Lyon was born in Upholland, Lancashire,[1] to a poor family and was a career criminal.
Prior to arrest
George Lyon's one major feat as a highwayman was to hold up the Liverpool mail coach. With his accomplices, who have been unknown since, he planned the robbery at the Legs of Man public house in Wigan. They then persuaded the ostler at the Bull's Head Inn in Upholland to lend them horses for a few hours. They held up the Liverpool mail coach at nearby Tawd Vale on the River Tawd, firing two shots and forcing the driver to pull up so that they could rob the passengers. The gang then returned to the Bull's Head, and when the robbed coach later arrived at the inn, Lyon and his accomplices had an alibi as people had seen them in the pub earlier in the afternoon.
In addition to this robbery, Lyon was a habitual thief, and had been transported to one of the colonies for some years before returning to Upholland.

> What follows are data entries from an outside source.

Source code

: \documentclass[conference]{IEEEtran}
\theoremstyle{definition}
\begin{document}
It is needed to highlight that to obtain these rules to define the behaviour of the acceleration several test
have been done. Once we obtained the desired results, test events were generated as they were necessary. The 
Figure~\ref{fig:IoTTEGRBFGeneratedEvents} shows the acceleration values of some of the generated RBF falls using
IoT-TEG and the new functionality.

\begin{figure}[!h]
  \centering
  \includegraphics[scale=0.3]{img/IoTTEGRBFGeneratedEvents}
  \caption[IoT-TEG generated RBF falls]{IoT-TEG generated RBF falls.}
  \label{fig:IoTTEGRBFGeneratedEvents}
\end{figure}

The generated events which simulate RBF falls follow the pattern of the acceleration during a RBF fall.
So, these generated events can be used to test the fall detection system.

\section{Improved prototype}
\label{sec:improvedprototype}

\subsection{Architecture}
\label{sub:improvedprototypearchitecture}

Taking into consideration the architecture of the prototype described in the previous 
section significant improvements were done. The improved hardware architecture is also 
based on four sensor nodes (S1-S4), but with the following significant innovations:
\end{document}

Local legend suggests Lyon was inept at highway robbery. It is said that he decided to hold up the coach taking the wages to a local coal mine but on the day of his intended crime it was pouring with rain. He stood out to stop the coach too early and the rain ruined the gunpowder in his pistol - the coach's driver, perhaps realising this, simply coaxed the horses into a run and soaked Lyon with muddy water as they flew past.
Arrest and execution
George Lyon was 54 when he was executed in Lancaster by hanging for robbery. Sentence was passed on Saturday 8 April 1815 along with two accomplices, Houghton and Bennett.
A fourth accomplice was Edward Ford, who had been working as a painter at Walmsley House, where the last robbery took place and for which Lyon and his accomplices were eventually indicted. Ford had suggested robbing the house to Lyon, and had himself taken part in some 17 previous robberies, but because he turned King's evidence he was spared the capital sentence. The execution of Lyon, Houghton, and Bennett, took place just before noon on Saturday 22 April 1815.

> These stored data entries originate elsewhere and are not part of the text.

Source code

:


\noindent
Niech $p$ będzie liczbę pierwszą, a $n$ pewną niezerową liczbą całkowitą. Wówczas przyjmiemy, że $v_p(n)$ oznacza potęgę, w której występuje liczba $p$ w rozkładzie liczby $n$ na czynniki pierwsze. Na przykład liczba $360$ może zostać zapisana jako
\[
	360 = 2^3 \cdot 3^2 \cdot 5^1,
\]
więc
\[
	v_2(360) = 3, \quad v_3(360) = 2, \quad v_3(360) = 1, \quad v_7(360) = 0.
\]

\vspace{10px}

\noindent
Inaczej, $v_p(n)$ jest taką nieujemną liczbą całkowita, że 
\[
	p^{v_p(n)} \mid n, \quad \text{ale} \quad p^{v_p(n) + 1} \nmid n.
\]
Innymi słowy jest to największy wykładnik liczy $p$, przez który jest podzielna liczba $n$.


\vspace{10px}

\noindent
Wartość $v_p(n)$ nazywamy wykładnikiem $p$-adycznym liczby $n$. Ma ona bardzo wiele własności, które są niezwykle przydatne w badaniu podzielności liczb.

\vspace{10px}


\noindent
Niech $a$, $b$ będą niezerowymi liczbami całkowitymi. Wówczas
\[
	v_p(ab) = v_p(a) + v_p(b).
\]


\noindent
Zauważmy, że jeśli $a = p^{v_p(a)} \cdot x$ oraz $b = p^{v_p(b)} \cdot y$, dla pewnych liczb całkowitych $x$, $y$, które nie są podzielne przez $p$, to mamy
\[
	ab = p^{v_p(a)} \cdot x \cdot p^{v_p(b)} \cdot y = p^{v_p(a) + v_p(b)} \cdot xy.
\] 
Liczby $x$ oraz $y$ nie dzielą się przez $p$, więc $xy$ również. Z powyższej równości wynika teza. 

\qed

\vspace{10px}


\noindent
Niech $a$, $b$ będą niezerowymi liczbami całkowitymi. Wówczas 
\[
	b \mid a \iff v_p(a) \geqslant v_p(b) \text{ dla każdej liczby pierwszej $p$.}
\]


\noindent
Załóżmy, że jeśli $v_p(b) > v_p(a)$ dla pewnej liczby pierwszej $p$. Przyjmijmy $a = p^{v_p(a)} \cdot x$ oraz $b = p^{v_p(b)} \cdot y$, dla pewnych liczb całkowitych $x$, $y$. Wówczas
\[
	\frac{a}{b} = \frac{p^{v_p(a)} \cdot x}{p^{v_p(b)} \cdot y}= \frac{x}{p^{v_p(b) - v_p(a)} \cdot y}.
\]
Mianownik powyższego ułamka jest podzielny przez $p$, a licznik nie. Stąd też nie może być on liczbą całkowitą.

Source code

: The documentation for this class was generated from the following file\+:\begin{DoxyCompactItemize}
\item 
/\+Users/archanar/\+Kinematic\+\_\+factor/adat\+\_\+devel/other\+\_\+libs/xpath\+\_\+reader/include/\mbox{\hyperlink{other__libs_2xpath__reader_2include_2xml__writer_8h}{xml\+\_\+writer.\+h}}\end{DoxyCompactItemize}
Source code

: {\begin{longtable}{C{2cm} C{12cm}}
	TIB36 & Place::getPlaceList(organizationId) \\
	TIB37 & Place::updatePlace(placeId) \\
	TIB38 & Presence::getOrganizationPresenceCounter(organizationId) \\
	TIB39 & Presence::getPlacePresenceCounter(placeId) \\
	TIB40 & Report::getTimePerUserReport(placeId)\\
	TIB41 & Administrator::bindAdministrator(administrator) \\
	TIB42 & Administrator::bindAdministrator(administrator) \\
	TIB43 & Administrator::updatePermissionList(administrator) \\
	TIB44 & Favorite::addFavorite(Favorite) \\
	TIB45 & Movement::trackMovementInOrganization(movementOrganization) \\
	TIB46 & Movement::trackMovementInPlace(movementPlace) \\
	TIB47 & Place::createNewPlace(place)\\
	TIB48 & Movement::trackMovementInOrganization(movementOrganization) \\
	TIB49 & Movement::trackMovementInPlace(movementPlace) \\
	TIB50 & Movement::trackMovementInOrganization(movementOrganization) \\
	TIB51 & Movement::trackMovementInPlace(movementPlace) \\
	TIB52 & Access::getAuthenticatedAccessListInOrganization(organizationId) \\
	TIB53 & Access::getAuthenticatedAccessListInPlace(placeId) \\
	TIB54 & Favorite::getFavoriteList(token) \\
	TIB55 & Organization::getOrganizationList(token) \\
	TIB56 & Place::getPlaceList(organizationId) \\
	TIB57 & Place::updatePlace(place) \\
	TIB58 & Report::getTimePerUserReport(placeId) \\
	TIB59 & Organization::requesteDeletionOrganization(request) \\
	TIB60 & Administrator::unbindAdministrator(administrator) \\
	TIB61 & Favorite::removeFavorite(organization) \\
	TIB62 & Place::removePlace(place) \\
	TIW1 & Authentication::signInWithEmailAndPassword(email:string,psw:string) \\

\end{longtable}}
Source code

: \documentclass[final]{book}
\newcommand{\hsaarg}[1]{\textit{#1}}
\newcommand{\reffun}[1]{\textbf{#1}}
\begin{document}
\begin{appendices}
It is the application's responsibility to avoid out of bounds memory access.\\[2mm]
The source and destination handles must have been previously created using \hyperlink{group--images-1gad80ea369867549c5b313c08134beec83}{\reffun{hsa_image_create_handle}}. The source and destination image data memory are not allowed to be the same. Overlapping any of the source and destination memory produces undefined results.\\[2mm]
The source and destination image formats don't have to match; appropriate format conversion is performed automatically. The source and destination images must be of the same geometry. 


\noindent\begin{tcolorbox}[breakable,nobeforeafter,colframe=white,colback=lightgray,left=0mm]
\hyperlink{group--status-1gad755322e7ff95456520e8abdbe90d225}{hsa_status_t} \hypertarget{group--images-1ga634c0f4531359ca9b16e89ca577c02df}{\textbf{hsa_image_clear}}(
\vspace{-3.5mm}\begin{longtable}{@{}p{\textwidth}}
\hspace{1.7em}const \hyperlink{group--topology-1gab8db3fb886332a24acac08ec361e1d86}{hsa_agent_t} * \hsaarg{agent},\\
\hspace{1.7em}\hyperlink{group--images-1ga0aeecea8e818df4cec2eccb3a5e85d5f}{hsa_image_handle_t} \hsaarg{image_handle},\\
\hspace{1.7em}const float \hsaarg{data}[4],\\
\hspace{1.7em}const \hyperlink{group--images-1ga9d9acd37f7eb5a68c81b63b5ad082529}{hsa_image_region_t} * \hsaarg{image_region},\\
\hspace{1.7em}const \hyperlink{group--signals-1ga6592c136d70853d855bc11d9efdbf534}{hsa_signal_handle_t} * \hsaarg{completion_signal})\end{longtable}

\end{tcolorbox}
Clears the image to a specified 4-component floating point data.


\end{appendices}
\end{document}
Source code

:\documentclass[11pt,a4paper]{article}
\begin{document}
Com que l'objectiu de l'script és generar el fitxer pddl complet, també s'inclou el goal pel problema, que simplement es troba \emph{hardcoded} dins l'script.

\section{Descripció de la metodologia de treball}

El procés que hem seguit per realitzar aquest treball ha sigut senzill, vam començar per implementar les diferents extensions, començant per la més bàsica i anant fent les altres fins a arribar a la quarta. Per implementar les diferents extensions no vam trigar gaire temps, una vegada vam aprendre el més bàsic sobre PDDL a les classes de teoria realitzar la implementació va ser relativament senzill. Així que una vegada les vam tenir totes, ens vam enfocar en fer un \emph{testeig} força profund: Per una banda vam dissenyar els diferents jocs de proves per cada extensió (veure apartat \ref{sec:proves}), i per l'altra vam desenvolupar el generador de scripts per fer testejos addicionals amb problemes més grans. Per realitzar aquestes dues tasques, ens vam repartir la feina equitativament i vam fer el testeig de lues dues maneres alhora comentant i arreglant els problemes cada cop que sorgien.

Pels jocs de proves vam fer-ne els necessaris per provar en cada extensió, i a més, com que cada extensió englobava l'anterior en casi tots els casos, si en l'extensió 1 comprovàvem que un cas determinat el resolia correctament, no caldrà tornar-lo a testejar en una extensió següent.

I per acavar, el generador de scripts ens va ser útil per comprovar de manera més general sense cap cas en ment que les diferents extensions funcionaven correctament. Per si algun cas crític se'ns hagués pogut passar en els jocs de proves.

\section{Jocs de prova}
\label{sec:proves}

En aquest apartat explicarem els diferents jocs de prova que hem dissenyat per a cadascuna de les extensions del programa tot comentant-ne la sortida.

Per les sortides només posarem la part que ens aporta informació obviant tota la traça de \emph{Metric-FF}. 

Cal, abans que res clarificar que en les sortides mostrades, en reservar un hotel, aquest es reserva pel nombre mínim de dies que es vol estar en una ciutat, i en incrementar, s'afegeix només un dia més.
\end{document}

All capital sentences passed that day were commuted, except for the Upholland trio of Lyon, Houghton and Bennett, and two others, Moses Owen for horse stealing, and John Warburton for "highway robbery".
After his death Lyon's body was handed over to Simon Washington, landlord of The Old Dog Inn in Upholland, and a companion, for its return to Upholland for burial. Lyon had not wanted his body left at Lancaster as it would have been handed over to surgeons for dissection as was the normal procedure with the bodies of executed criminals. In a letter to his wife written on 14 April (with the aid of the prison chaplain, the Reverend Cowley), he implored her to arrange for his body to be returned home.

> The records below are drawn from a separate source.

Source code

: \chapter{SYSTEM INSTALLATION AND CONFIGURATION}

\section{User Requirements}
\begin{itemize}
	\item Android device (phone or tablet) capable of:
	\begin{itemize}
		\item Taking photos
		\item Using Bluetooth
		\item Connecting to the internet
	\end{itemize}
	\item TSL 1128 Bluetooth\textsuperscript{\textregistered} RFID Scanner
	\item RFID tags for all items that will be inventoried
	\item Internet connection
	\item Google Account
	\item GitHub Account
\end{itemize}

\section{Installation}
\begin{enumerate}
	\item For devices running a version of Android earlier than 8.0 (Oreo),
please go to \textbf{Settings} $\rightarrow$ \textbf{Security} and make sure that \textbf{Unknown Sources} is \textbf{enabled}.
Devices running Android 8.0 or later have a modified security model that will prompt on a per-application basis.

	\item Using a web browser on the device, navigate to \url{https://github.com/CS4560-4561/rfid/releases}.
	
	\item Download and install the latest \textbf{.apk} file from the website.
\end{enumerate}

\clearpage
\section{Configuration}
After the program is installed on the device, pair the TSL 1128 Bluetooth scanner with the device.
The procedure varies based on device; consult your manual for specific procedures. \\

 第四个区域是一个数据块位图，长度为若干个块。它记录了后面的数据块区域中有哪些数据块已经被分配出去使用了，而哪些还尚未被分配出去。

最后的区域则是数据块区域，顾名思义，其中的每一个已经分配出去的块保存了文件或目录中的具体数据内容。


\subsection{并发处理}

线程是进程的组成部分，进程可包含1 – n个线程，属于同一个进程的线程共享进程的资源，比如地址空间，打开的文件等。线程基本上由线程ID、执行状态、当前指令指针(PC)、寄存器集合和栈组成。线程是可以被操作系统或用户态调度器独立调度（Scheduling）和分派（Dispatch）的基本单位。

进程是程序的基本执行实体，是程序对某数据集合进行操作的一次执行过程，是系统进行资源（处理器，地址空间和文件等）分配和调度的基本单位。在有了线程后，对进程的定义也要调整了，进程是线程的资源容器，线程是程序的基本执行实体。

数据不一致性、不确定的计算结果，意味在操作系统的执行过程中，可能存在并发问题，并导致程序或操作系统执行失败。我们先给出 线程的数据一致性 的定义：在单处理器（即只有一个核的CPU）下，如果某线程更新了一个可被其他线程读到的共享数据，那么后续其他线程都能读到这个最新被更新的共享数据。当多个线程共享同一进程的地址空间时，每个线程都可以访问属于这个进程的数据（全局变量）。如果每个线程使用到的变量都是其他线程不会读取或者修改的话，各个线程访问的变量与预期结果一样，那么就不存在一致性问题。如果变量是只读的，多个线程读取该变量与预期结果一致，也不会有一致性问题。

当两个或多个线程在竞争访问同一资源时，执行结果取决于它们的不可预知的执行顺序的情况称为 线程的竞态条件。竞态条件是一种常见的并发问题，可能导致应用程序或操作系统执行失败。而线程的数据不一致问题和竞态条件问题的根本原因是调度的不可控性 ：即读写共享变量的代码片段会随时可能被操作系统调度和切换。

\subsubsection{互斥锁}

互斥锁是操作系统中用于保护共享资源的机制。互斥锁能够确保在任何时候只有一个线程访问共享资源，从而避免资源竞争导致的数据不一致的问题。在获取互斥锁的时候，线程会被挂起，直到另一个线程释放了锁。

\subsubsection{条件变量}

As the cart approached the final part of its journey, a huge crowd was observed moving off from Orrell Post near Upholland in the direction of Gathurst, to observe the return of Lyon's body. When word came through that the cortege was instead passing through nearby Wrightington and heading for the road through Appley Bridge instead, the crowd rushed across the fields from the Gathurst Bridge which still spans the Leeds and Liverpool Canal, to meet the cart at Dangerous Corner, and then followed it in procession through Appley Bridge, and up the climb through Roby Mill, until it eventually reached Parliament Street in Upholland, and the last few hundred yards to The Old Dog Inn, where Lyon's body was laid out in the landlady's best parlour overnight.
Hundreds of people gathered outside the pub the next day, and even climbed onto the roofs of adjoining buildings, to see the coffin as it was taken for burial to St. Thomas's churchyard in Upholland on Sunday 23 April 1815. George Lyon was buried in his daughter's grave (not, as is traditionally believed, that of his mother or grandmother), the inscription simply reads "Nanny Lyon, Died April 7th 1804". His name is not recorded on the stone.